== Dataset records ==

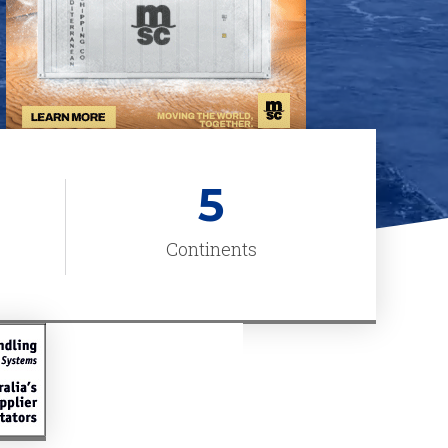
5
Continents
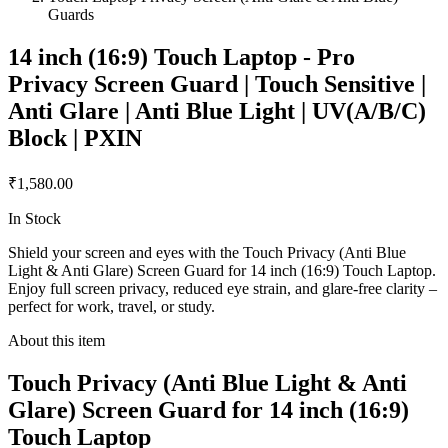
Guards
14 inch (16:9) Touch Laptop - Pro
Privacy Screen Guard | Touch Sensitive |
Anti Glare | Anti Blue Light | UV(A/B/C)
Block | PXIN
₹1,580.00
In Stock
Shield your screen and eyes with the Touch Privacy (Anti Blue
Light & Anti Glare) Screen Guard for 14 inch (16:9) Touch Laptop.
Enjoy full screen privacy, reduced eye strain, and glare-free clarity –
perfect for work, travel, or study.
About this item
Touch Privacy (Anti Blue Light & Anti
Glare) Screen Guard for 14 inch (16:9)
Touch Laptop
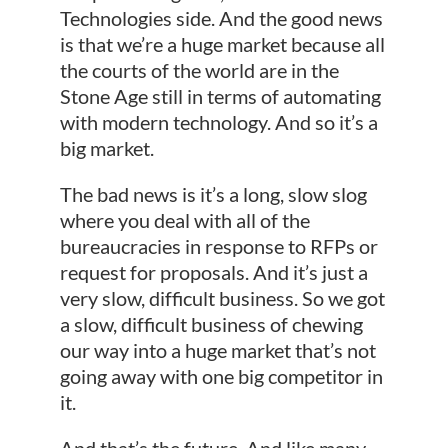
Technologies side. And the good news
is that we’re a huge market because all
the courts of the world are in the
Stone Age still in terms of automating
with modern technology. And so it’s a
big market.
The bad news is it’s a long, slow slog
where you deal with all of the
bureaucracies in response to RFPs or
request for proposals. And it’s just a
very slow, difficult business. So we got
a slow, difficult business of chewing
our way into a huge market that’s not
going away with one big competitor in
it.
And that’s the future. And like many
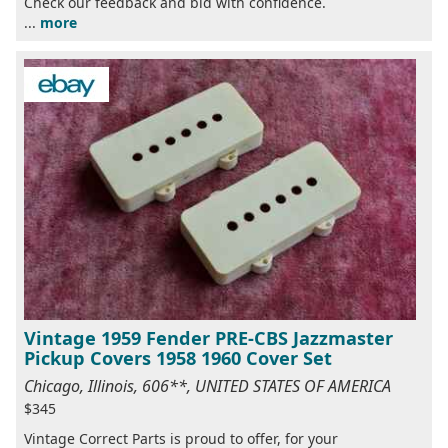
Check our feedback and bid with confidence.
...
more
Vintage 1959 Fender PRE-CBS Jazzmaster
Pickup Covers 1958 1960 Cover Set
Chicago, Illinois, 606**, UNITED STATES OF AMERICA
$345
Vintage Correct Parts is proud to offer, for your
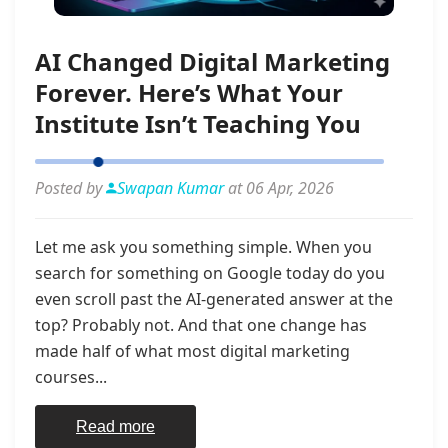
AI Changed Digital Marketing
Forever. Here’s What Your
Institute Isn’t Teaching You
Posted by
Swapan Kumar
at 06 Apr, 2026
Let me ask you something simple. When you
search for something on Google today do you
even scroll past the AI-generated answer at the
top? Probably not. And that one change has
made half of what most digital marketing
courses...
Read more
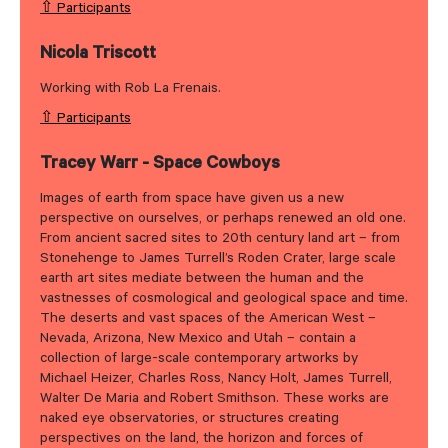
⇧ Participants
Nicola Triscott
Working with Rob La Frenais.
⇧ Participants
Tracey Warr - Space Cowboys
Images of earth from space have given us a new
perspective on ourselves, or perhaps renewed an old one.
From ancient sacred sites to 20th century land art – from
Stonehenge to James Turrell’s Roden Crater, large scale
earth art sites mediate between the human and the
vastnesses of cosmological and geological space and time.
The deserts and vast spaces of the American West –
Nevada, Arizona, New Mexico and Utah – contain a
collection of large-scale contemporary artworks by
Michael Heizer, Charles Ross, Nancy Holt, James Turrell,
Walter De Maria and Robert Smithson. These works are
naked eye observatories, or structures creating
perspectives on the land, the horizon and forces of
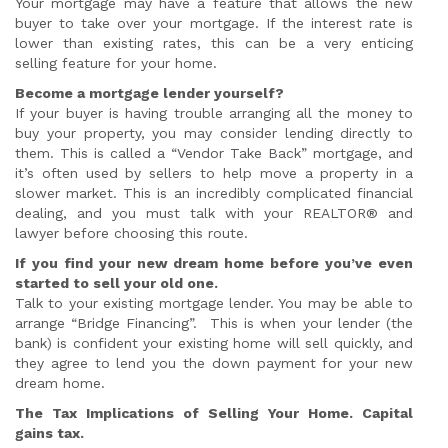
Your mortgage may have a feature that allows the new
buyer to take over your mortgage. If the interest rate is
lower than existing rates, this can be a very enticing
selling feature for your home.
Become a mortgage lender yourself?
If your buyer is having trouble arranging all the money to
buy your property, you may consider lending directly to
them. This is called a “Vendor Take Back” mortgage, and
it’s often used by sellers to help move a property in a
slower market. This is an incredibly complicated financial
dealing, and you must talk with your REALTOR® and
lawyer before choosing this route.
If you find your new dream home before you’ve even
started to sell your old one.
Talk to your existing mortgage lender. You may be able to
arrange “Bridge Financing”. This is when your lender (the
bank) is confident your existing home will sell quickly, and
they agree to lend you the down payment for your new
dream home.
The Tax Implications of Selling Your Home. Capital
gains tax.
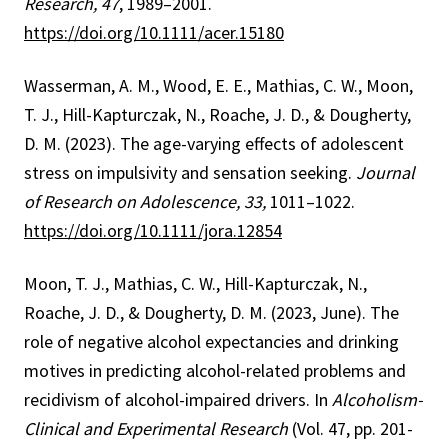
Research, 47
, 1989–2001.
https://doi.org/10.1111/acer.15180
Wasserman, A. M., Wood, E. E., Mathias, C. W., Moon,
T. J., Hill-Kapturczak, N., Roache, J. D., & Dougherty,
D. M. (2023). The age-varying effects of adolescent
stress on impulsivity and sensation seeking.
Journal
of Research on Adolescence, 33,
1011–1022.
https://doi.org/10.1111/jora.12854
Moon, T. J., Mathias, C. W., Hill-Kapturczak, N.,
Roache, J. D., & Dougherty, D. M. (2023, June). The
role of negative alcohol expectancies and drinking
motives in predicting alcohol-related problems and
recidivism of alcohol-impaired drivers. In
Alcoholism-
Clinical and Experimental Research
(Vol. 47, pp. 201-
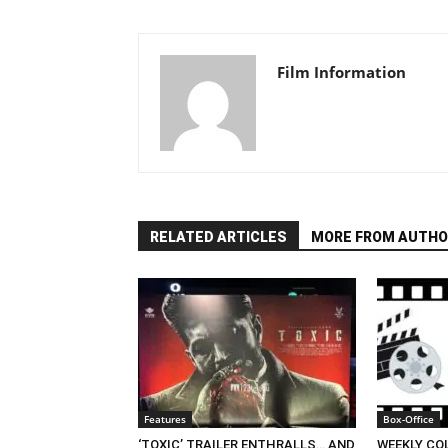
Film Information
RELATED ARTICLES
MORE FROM AUTHO
Features
Box-Office
‘TOXIC’ TRAILER ENTHRALLS… AND
WEEKLY CO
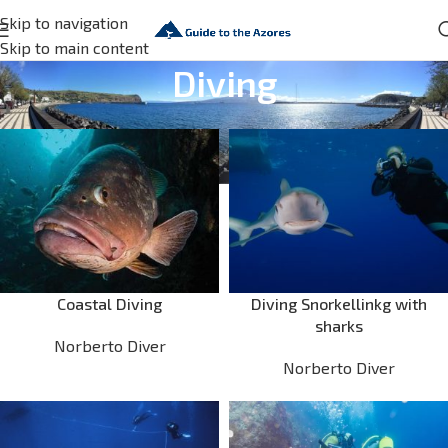
Skip to navigation
Skip to main content
Diving
Coastal Diving
Diving Snorkellinkg with
sharks
Norberto Diver
Norberto Diver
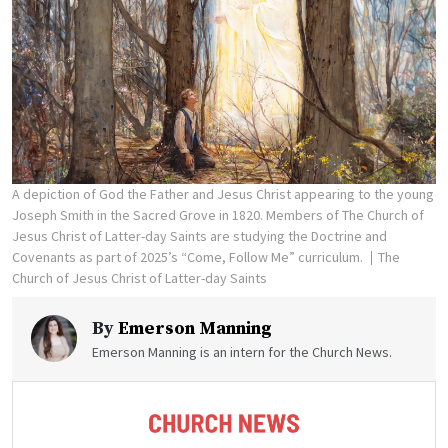
A depiction of God the Father and Jesus Christ appearing to the young
Joseph Smith in the Sacred Grove in 1820. Members of The Church of
Jesus Christ of Latter-day Saints are studying the Doctrine and
Covenants as part of 2025’s “Come, Follow Me” curriculum.
The
Church of Jesus Christ of Latter-day Saints
By
Emerson Manning
Emerson Manning is an intern for the Church News.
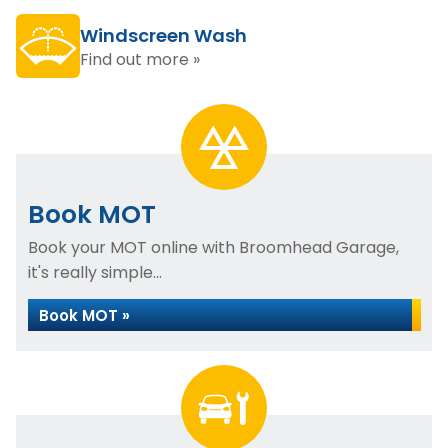
Windscreen Wash
Find out more »
Book MOT
Book your MOT online with Broomhead Garage,
it's really simple...
Book MOT »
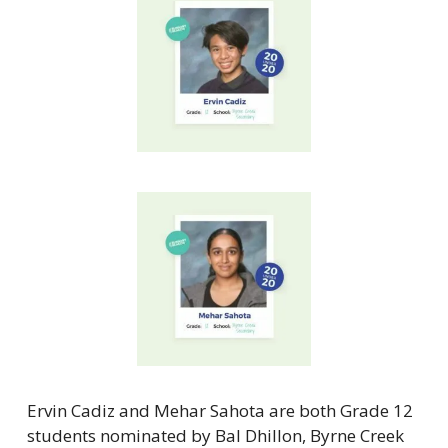
Ervin Cadiz and Mehar Sahota are both Grade 12 
students nominated by Bal Dhillon, Byrne Creek 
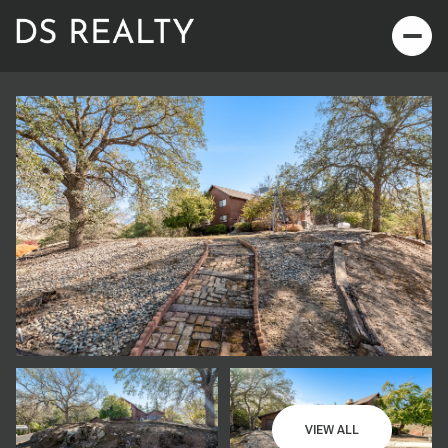
Saturday
Sunday
08
09
VIEW ALL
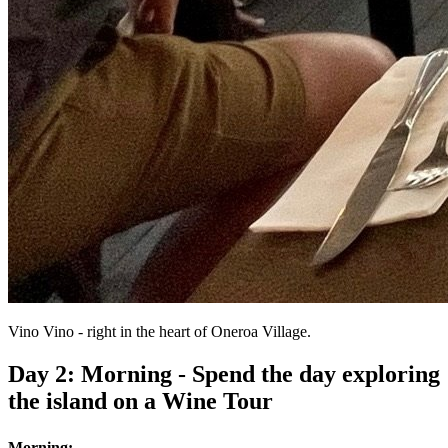
Vino Vino - right in the heart of Oneroa Village.
Day 2: Morning - Spend the day exploring
the island on a Wine Tour
Morning:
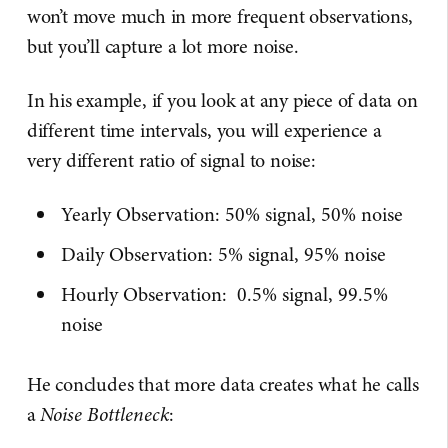
won’t move much in more frequent observations,
but you’ll capture a lot more noise.
In his example, if you look at any piece of data on
different time intervals, you will experience a
very different ratio of signal to noise:
Yearly Observation: 50% signal, 50% noise
Daily Observation: 5% signal, 95% noise
Hourly Observation: 0.5% signal, 99.5%
noise
He concludes that more data creates what he calls
a
Noise Bottleneck
:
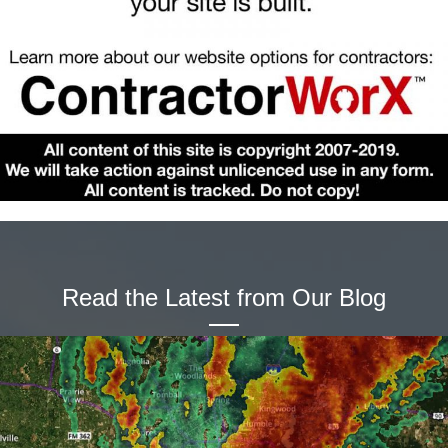
Read the Latest from Our Blog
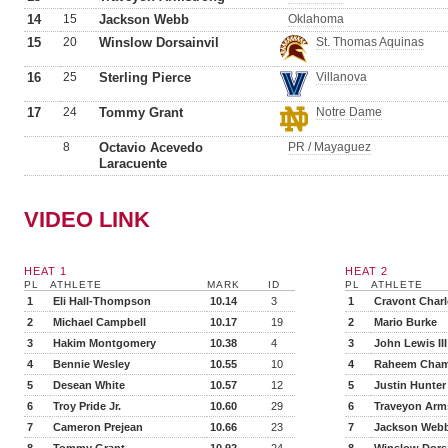
14
15
Jackson Webb
Oklahoma
15
20
Winslow Dorsainvil
St. Thomas Aquinas
16
25
Sterling Pierce
Villanova
17
24
Tommy Grant
Notre Dame
8
Octavio Acevedo
PR / Mayaguez
Laracuente
VIDEO LINK
HEAT 1
HEAT 2
PL
ATHLETE
MARK
ID
PL
ATHLETE
1
Eli Hall-Thompson
10.14
3
1
Cravont Char
2
Michael Campbell
10.17
19
2
Mario Burke
3
Hakim Montgomery
10.38
4
3
John Lewis III
4
Bennie Wesley
10.55
10
4
Raheem Cham
5
Desean White
10.57
12
5
Justin Hunter
6
Troy Pride Jr.
10.60
29
6
Traveyon Arm
7
Cameron Prejean
10.66
23
7
Jackson Web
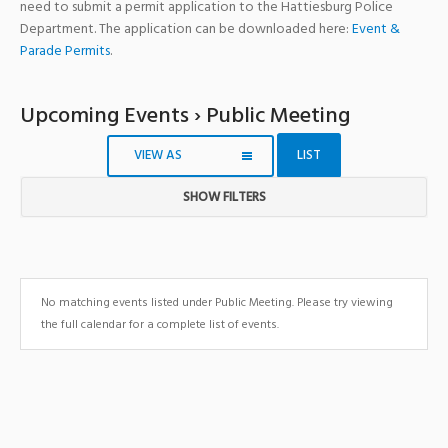
need to submit a permit application to the Hattiesburg Police
Department. The application can be downloaded here:
Event &
Parade Permits
.
Upcoming Events
› Public Meeting
VIEW AS
LIST
SHOW FILTERS
Notice:
Utilizing
the
form
No matching events listed under Public Meeting. Please try viewing
controls
the full calendar for a complete list of events.
will
dynamically
update
the
content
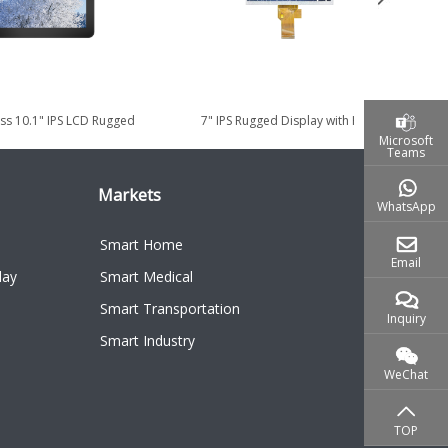
ss 10.1" IPS LCD Rugged
7" IPS Rugged Display with High
7
y for Industrial...
Brightness 1000cd/m² for Smart...
Microsoft
Teams
Markets
WhatsApp
Smart Home
Email
lay
Smart Medical
Smart Transportation
Inquiry
Smart Industry
WeChat
TOP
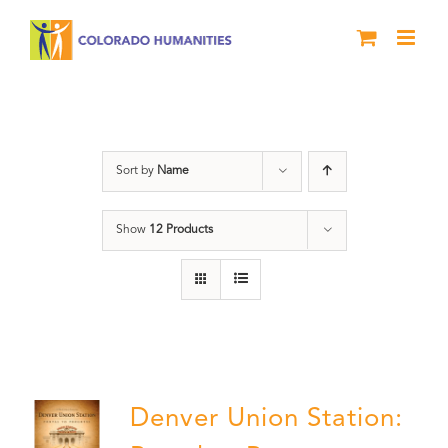
Skip
to
content
Train Station
Sort by
Name
Show
12 Products
Denver Union Station:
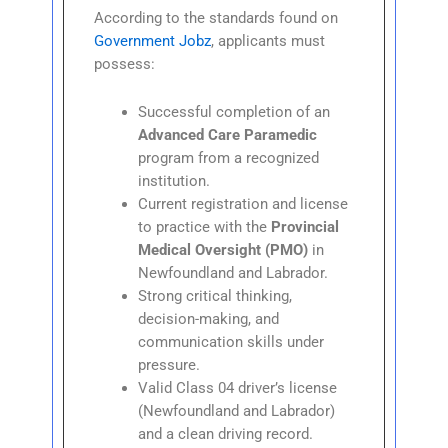
According to the standards found on
Government Jobz
, applicants must
possess:
Successful completion of an
Advanced Care Paramedic
program from a recognized
institution.
Current registration and license
to practice with the
Provincial
Medical Oversight (PMO)
in
Newfoundland and Labrador.
Strong critical thinking,
decision-making, and
communication skills under
pressure.
Valid Class 04 driver’s license
(Newfoundland and Labrador)
and a clean driving record.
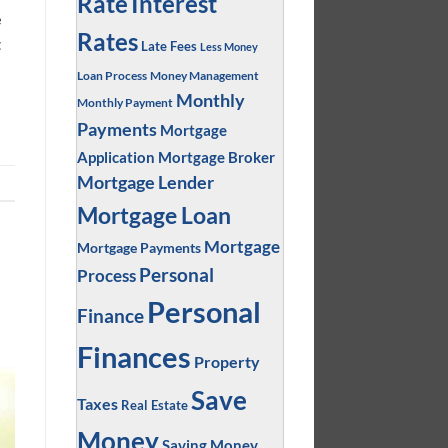
Interest
Rate
e
Rates
t
Late Fees
Less Money
Loan Process
Money Management
Monthly
Monthly Payment
Payments
Mortgage
Application
Mortgage Broker
Mortgage Lender
Mortgage Loan
Mortgage
Mortgage Payments
Personal
Process
Personal
Finance
Finances
Property
Save
Taxes
Real Estate
Money
Saving Money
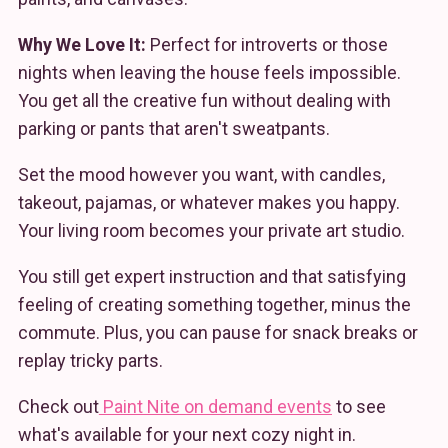
Why We Love It:
Perfect for introverts or those
nights when leaving the house feels impossible.
You get all the creative fun without dealing with
parking or pants that aren't sweatpants.
Set the mood however you want, with candles,
takeout, pajamas, or whatever makes you happy.
Your living room becomes your private art studio.
You still get expert instruction and that satisfying
feeling of creating something together, minus the
commute. Plus, you can pause for snack breaks or
replay tricky parts.
Check out
Paint Nite on demand events
to see
what's available for your next cozy night in.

===

Transcribe every line of text in the listing above verbatim, omitting the pictures.

• Result for this exercise
5
Continents
Guards
14 inch (16:9) Touch Laptop - Pro
Privacy Screen Guard | Touch Sensitive |
Anti Glare | Anti Blue Light | UV(A/B/C)
Block | PXIN
₹1,580.00
In Stock
Shield your screen and eyes with the Touch Privacy (Anti Blue
Light & Anti Glare) Screen Guard for 14 inch (16:9) Touch Laptop.
Enjoy full screen privacy, reduced eye strain, and glare-free clarity –
perfect for work, travel, or study.
About this item
Touch Privacy (Anti Blue Light & Anti
Glare) Screen Guard for 14 inch (16:9)
Touch Laptop
Technologies side. And the good news
is that we’re a huge market because all
the courts of the world are in the
Stone Age still in terms of automating
with modern technology. And so it’s a
big market.
The bad news is it’s a long, slow slog
where you deal with all of the
bureaucracies in response to RFPs or
request for proposals. And it’s just a
very slow, difficult business. So we got
a slow, difficult business of chewing
our way into a huge market that’s not
going away with one big competitor in
it.
And that’s the future. And like many
Check our feedback and bid with confidence.
...
more
Vintage 1959 Fender PRE-CBS Jazzmaster
Pickup Covers 1958 1960 Cover Set
Chicago, Illinois, 606**, UNITED STATES OF AMERICA
$345
Vintage Correct Parts is proud to offer, for your
AI Changed Digital Marketing
Forever. Here’s What Your
Institute Isn’t Teaching You
Posted by
Swapan Kumar
at 06 Apr, 2026
Let me ask you something simple. When you
search for something on Google today do you
even scroll past the AI-generated answer at the
top? Probably not. And that one change has
made half of what most digital marketing
courses...
Read more
⇧ Participants
Nicola Triscott
Working with Rob La Frenais.
⇧ Participants
Tracey Warr - Space Cowboys
Images of earth from space have given us a new
perspective on ourselves, or perhaps renewed an old one.
From ancient sacred sites to 20th century land art – from
Stonehenge to James Turrell’s Roden Crater, large scale
earth art sites mediate between the human and the
vastnesses of cosmological and geological space and time.
The deserts and vast spaces of the American West –
Nevada, Arizona, New Mexico and Utah – contain a
collection of large-scale contemporary artworks by
Michael Heizer, Charles Ross, Nancy Holt, James Turrell,
Walter De Maria and Robert Smithson. These works are
naked eye observatories, or structures creating
perspectives on the land, the horizon and forces of
Your mortgage may have a feature that allows the new
buyer to take over your mortgage. If the interest rate is
lower than existing rates, this can be a very enticing
selling feature for your home.
Become a mortgage lender yourself?
If your buyer is having trouble arranging all the money to
buy your property, you may consider lending directly to
them. This is called a “Vendor Take Back” mortgage, and
it’s often used by sellers to help move a property in a
slower market. This is an incredibly complicated financial
dealing, and you must talk with your REALTOR® and
lawyer before choosing this route.
If you find your new dream home before you’ve even
started to sell your old one.
Talk to your existing mortgage lender. You may be able to
arrange “Bridge Financing”. This is when your lender (the
bank) is confident your existing home will sell quickly, and
they agree to lend you the down payment for your new
dream home.
The Tax Implications of Selling Your Home. Capital
gains tax.
Research, 47
, 1989–2001.
https://doi.org/10.1111/acer.15180
Wasserman, A. M., Wood, E. E., Mathias, C. W., Moon,
T. J., Hill-Kapturczak, N., Roache, J. D., & Dougherty,
D. M. (2023). The age-varying effects of adolescent
stress on impulsivity and sensation seeking.
Journal
of Research on Adolescence, 33,
1011–1022.
https://doi.org/10.1111/jora.12854
Moon, T. J., Mathias, C. W., Hill-Kapturczak, N.,
Roache, J. D., & Dougherty, D. M. (2023, June). The
role of negative alcohol expectancies and drinking
motives in predicting alcohol-related problems and
recidivism of alcohol-impaired drivers. In
Alcoholism-
Clinical and Experimental Research
(Vol. 47, pp. 201-
Film Information
RELATED ARTICLES
MORE FROM AUTHO
Features
Box-Office
‘TOXIC’ TRAILER ENTHRALLS… AND
WEEKLY CO
Skip to navigation
Skip to main content
Diving
Coastal Diving
Diving Snorkellinkg with
sharks
Norberto Diver
Norberto Diver
A depiction of God the Father and Jesus Christ appearing to the young
Joseph Smith in the Sacred Grove in 1820. Members of The Church of
Jesus Christ of Latter-day Saints are studying the Doctrine and
Covenants as part of 2025’s “Come, Follow Me” curriculum.
The
Church of Jesus Christ of Latter-day Saints
By
Emerson Manning
Emerson Manning is an intern for the Church News.
Windscreen Wash
Find out more »
Book MOT
Book your MOT online with Broomhead Garage,
it's really simple...
Book MOT »
Ervin Cadiz and Mehar Sahota are both Grade 12 
students nominated by Bal Dhillon, Byrne Creek 
Saturday
Sunday
08
09
VIEW ALL
Vino Vino - right in the heart of Oneroa Village.
Day 2: Morning - Spend the day exploring
the island on a Wine Tour
Morning:
won’t move much in more frequent observations,
but you’ll capture a lot more noise.
In his example, if you look at any piece of data on
different time intervals, you will experience a
very different ratio of signal to noise:
Yearly Observation: 50% signal, 50% noise
Daily Observation: 5% signal, 95% noise
Hourly Observation: 0.5% signal, 99.5%
noise
He concludes that more data creates what he calls
a
Noise Bottleneck
:
Read the Latest from Our Blog
14
15
Jackson Webb
Oklahoma
15
20
Winslow Dorsainvil
St. Thomas Aquinas
16
25
Sterling Pierce
Villanova
17
24
Tommy Grant
Notre Dame
8
Octavio Acevedo
PR / Mayaguez
Laracuente
VIDEO LINK
HEAT 1
HEAT 2
PL
ATHLETE
MARK
ID
PL
ATHLETE
1
Eli Hall-Thompson
10.14
3
1
Cravont Char
2
Michael Campbell
10.17
19
2
Mario Burke
3
Hakim Montgomery
10.38
4
3
John Lewis III
4
Bennie Wesley
10.55
10
4
Raheem Cham
5
Desean White
10.57
12
5
Justin Hunter
6
Troy Pride Jr.
10.60
29
6
Traveyon Arm
7
Cameron Prejean
10.66
23
7
Jackson Web
need to submit a permit application to the Hattiesburg Police
Department. The application can be downloaded here:
Event &
Parade Permits
.
Upcoming Events
› Public Meeting
VIEW AS
LIST
SHOW FILTERS
Notice:
Utilizing
the
form
No matching events listed under Public Meeting. Please try viewing
controls
the full calendar for a complete list of events.
will
dynamically
update
the
content
ss 10.1" IPS LCD Rugged
7" IPS Rugged Display with High
7
y for Industrial...
Brightness 1000cd/m² for Smart...
Microsoft
Teams
Markets
WhatsApp
Smart Home
Email
lay
Smart Medical
Smart Transportation
Inquiry
Smart Industry
WeChat
TOP
Skip
to
content
Train Station
Sort by
Name
Show
12 Products
Denver Union Station:
According to the standards found on
Government Jobz
, applicants must
possess:
Successful completion of an
Advanced Care Paramedic
program from a recognized
institution.
Current registration and license
to practice with the
Provincial
Medical Oversight (PMO)
in
Newfoundland and Labrador.
Strong critical thinking,
decision-making, and
communication skills under
pressure.
Valid Class 04 driver’s license
(Newfoundland and Labrador)
and a clean driving record.
Interest
Rate
e
Rates
t
Late Fees
Less Money
Loan Process
Money Management
Monthly
Monthly Payment
Payments
Mortgage
Application
Mortgage Broker
Mortgage Lender
Mortgage Loan
Mortgage
Mortgage Payments
Personal
Process
Personal
Finance
Finances
Property
Save
Taxes
Real Estate
Money
Saving Money
Why We Love It:
Perfect for introverts or those
nights when leaving the house feels impossible.
You get all the creative fun without dealing with
parking or pants that aren't sweatpants.
Set the mood however you want, with candles,
takeout, pajamas, or whatever makes you happy.
Your living room becomes your private art studio.
You still get expert instruction and that satisfying
feeling of creating something together, minus the
commute. Plus, you can pause for snack breaks or
replay tricky parts.
Check out
Paint Nite on demand events
to see
what's available for your next cozy night in.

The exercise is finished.